Data extracted from a collection
Content starts

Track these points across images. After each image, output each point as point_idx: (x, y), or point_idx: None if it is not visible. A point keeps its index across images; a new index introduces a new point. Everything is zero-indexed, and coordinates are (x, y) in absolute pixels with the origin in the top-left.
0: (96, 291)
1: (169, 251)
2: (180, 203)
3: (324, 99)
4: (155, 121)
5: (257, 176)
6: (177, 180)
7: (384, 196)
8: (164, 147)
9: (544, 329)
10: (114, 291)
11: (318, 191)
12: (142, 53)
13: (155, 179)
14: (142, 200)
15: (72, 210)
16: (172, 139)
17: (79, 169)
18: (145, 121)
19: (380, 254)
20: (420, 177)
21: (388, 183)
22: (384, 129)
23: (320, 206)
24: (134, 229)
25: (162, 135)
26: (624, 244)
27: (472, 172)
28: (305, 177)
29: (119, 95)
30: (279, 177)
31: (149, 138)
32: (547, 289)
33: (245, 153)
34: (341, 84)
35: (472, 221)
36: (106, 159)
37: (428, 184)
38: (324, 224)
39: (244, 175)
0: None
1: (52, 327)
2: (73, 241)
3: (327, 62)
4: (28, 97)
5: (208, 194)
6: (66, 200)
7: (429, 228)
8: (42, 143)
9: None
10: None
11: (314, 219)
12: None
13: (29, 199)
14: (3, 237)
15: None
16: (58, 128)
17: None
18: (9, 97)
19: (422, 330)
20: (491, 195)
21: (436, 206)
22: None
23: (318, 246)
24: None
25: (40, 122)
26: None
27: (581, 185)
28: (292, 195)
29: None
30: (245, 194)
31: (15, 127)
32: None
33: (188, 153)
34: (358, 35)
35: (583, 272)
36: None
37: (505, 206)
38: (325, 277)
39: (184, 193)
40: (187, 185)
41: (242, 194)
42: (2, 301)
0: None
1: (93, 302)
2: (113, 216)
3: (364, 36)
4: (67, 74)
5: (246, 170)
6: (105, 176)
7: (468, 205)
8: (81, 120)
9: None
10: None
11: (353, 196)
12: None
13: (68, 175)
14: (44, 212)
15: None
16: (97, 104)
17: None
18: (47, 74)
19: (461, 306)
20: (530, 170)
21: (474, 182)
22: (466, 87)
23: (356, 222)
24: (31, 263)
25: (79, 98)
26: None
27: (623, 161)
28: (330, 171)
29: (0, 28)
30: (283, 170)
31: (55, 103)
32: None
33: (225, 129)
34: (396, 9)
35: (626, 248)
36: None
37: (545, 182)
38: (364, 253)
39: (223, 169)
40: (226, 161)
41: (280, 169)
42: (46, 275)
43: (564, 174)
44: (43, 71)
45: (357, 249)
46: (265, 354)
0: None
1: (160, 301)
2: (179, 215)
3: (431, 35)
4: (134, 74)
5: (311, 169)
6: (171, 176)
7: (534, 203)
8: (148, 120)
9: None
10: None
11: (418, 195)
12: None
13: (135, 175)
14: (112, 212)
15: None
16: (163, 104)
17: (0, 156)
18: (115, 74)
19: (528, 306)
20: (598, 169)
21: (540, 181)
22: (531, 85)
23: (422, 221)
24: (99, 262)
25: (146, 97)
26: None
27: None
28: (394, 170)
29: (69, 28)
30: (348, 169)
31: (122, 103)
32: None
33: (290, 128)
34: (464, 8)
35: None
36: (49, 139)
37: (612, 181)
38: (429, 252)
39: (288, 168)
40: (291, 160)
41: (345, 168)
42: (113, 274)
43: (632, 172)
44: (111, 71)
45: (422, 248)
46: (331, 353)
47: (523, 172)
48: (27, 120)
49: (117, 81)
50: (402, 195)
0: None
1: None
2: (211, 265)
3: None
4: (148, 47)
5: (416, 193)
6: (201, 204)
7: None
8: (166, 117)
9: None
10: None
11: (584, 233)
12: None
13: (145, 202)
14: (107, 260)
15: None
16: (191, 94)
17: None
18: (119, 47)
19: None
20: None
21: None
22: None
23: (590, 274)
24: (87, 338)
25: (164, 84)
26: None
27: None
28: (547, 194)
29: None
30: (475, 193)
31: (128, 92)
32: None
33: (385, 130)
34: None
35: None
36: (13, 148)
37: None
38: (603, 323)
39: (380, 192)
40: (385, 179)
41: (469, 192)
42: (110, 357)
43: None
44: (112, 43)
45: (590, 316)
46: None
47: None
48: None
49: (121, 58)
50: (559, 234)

Content ends
Content starts

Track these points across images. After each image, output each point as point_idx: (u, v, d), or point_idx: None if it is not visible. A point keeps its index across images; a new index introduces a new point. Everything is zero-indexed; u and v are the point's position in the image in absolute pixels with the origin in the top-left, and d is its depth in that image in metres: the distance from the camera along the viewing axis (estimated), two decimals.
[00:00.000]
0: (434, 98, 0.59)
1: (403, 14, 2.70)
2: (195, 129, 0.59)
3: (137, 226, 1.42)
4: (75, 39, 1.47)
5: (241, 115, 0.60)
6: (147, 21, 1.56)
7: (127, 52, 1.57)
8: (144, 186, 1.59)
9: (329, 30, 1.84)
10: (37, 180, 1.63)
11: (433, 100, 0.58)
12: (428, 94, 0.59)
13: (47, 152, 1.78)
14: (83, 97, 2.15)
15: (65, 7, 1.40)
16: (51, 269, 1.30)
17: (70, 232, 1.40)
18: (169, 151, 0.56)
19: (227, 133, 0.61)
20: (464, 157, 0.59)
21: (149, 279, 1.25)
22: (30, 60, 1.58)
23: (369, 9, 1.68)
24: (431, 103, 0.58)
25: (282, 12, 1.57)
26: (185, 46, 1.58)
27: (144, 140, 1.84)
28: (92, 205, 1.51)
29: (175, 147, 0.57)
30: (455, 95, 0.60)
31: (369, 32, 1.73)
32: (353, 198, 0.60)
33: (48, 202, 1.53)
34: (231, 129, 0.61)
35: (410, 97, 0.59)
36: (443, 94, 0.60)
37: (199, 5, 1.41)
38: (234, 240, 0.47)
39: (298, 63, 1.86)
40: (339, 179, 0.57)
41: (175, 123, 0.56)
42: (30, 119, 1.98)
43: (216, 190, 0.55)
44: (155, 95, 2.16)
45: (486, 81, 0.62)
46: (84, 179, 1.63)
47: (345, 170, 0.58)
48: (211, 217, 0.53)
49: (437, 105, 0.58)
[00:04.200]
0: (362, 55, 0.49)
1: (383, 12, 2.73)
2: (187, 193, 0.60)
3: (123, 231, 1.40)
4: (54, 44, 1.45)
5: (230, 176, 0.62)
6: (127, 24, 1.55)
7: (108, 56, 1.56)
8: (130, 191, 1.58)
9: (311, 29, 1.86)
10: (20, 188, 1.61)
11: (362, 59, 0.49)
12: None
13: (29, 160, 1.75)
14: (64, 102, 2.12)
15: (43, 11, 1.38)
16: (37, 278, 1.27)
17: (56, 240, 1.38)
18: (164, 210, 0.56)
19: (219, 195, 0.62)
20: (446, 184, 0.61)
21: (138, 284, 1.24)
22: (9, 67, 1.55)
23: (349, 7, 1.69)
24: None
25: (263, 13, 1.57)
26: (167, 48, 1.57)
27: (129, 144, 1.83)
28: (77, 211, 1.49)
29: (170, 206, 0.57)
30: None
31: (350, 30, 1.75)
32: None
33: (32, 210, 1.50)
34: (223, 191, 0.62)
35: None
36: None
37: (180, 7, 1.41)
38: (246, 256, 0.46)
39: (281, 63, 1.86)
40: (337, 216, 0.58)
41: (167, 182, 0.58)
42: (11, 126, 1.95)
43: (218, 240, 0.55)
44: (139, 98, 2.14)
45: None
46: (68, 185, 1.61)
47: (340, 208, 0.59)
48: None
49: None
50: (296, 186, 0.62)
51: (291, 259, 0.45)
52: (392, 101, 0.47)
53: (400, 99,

Content ends
Content starts

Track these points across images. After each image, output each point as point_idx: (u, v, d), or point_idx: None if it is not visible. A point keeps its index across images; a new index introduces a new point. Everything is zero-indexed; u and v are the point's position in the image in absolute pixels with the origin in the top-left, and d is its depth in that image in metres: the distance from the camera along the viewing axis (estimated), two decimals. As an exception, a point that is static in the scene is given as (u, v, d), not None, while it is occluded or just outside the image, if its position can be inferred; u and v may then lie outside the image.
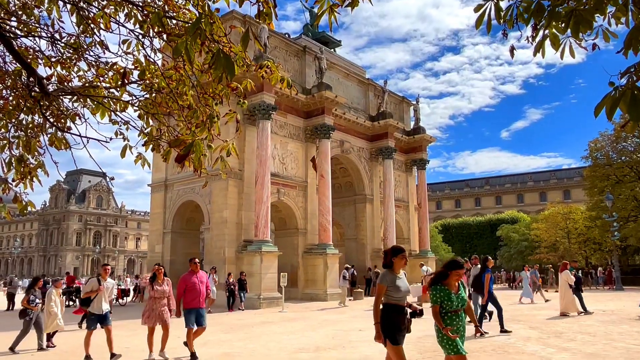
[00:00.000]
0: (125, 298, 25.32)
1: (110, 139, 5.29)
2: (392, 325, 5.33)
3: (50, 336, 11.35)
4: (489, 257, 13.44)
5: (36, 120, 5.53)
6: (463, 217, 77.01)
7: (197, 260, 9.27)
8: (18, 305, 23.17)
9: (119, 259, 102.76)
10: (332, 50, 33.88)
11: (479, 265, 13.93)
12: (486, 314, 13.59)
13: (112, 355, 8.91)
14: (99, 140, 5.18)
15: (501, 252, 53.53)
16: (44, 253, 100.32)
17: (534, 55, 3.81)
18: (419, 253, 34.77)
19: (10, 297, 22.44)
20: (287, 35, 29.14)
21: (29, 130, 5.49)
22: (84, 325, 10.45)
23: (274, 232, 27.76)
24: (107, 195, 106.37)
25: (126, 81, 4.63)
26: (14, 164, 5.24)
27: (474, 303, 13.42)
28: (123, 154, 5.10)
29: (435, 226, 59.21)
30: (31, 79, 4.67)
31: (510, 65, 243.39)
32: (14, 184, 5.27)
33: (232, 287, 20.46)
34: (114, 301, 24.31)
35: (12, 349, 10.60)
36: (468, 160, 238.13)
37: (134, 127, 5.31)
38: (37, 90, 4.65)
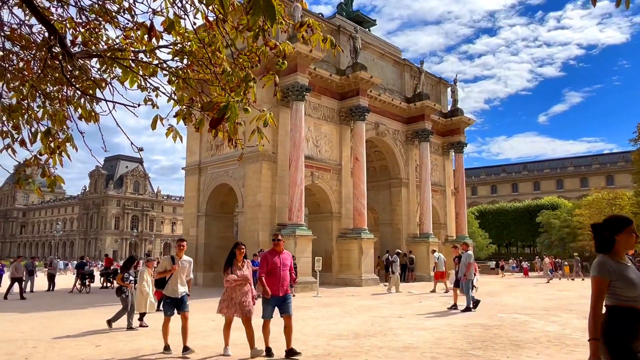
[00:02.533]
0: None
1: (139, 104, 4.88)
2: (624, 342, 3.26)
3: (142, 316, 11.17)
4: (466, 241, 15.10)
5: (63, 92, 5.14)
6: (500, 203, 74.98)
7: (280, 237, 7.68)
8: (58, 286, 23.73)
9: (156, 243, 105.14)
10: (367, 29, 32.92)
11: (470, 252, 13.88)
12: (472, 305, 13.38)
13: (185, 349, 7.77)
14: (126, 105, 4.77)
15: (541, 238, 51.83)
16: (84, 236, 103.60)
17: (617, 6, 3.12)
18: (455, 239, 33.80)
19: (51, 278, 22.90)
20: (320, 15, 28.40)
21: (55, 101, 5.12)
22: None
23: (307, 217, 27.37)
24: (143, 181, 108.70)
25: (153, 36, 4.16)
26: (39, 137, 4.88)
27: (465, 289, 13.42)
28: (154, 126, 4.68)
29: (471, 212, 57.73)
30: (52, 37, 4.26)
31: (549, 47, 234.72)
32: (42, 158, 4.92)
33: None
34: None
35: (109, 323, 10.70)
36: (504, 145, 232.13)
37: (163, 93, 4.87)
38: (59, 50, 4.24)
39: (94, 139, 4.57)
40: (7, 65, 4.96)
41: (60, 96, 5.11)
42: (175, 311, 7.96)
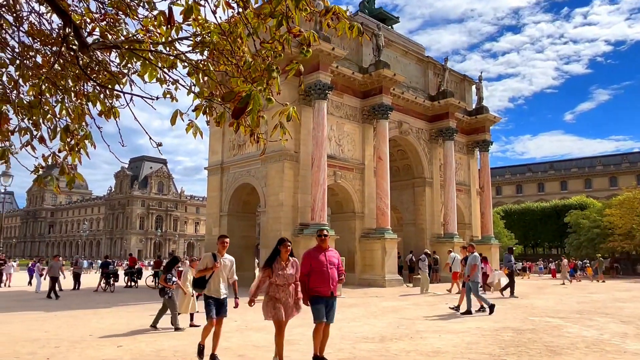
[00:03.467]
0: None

Content ends

- WHAT IS NEEDED -
Your answer should consist of each line above in which "left" appears.

- ANSWER SECTION -
Track these points across images. After each image, output each point as point_idx: (x, y), or point_idx: None if it is not visible. A point keeps its index across images; a new index introduces a new point. Everything is zero-indexed, and coordinates are (x, y) in absolute pixels with the origin in the top-left.
Track these points across images. After each image, output each point as point_idx: (u, v, d), or point_idx: None if it is not visible. A point keeps its index across images; a new index introduces a new point. Everything is zero-indexed; u and v are the point's position in the image in absolute pixels with the origin in the top-left, and d is its depth in that image in metres: the distance from the camera along the viewing axis (estimated), two decimals.
Track these points across images. After each image, output each point as point_idx: (u, v, d), or point_idx: None if it is not visible. A point keeps its index across images; a new index introduces a new point. Everything is zero-indexed; u and v are the point's position in the image in absolute pixels with the origin in the top-left, and d is its depth in that image in metres: the distance from the camera along the viewing axis (estimated), two decimals. As an exception, a point that is static in the scene is given as (u, v, d), not None, while it is occluded or just outside the image, if its position can be inferred; u and v may then lie outside the image.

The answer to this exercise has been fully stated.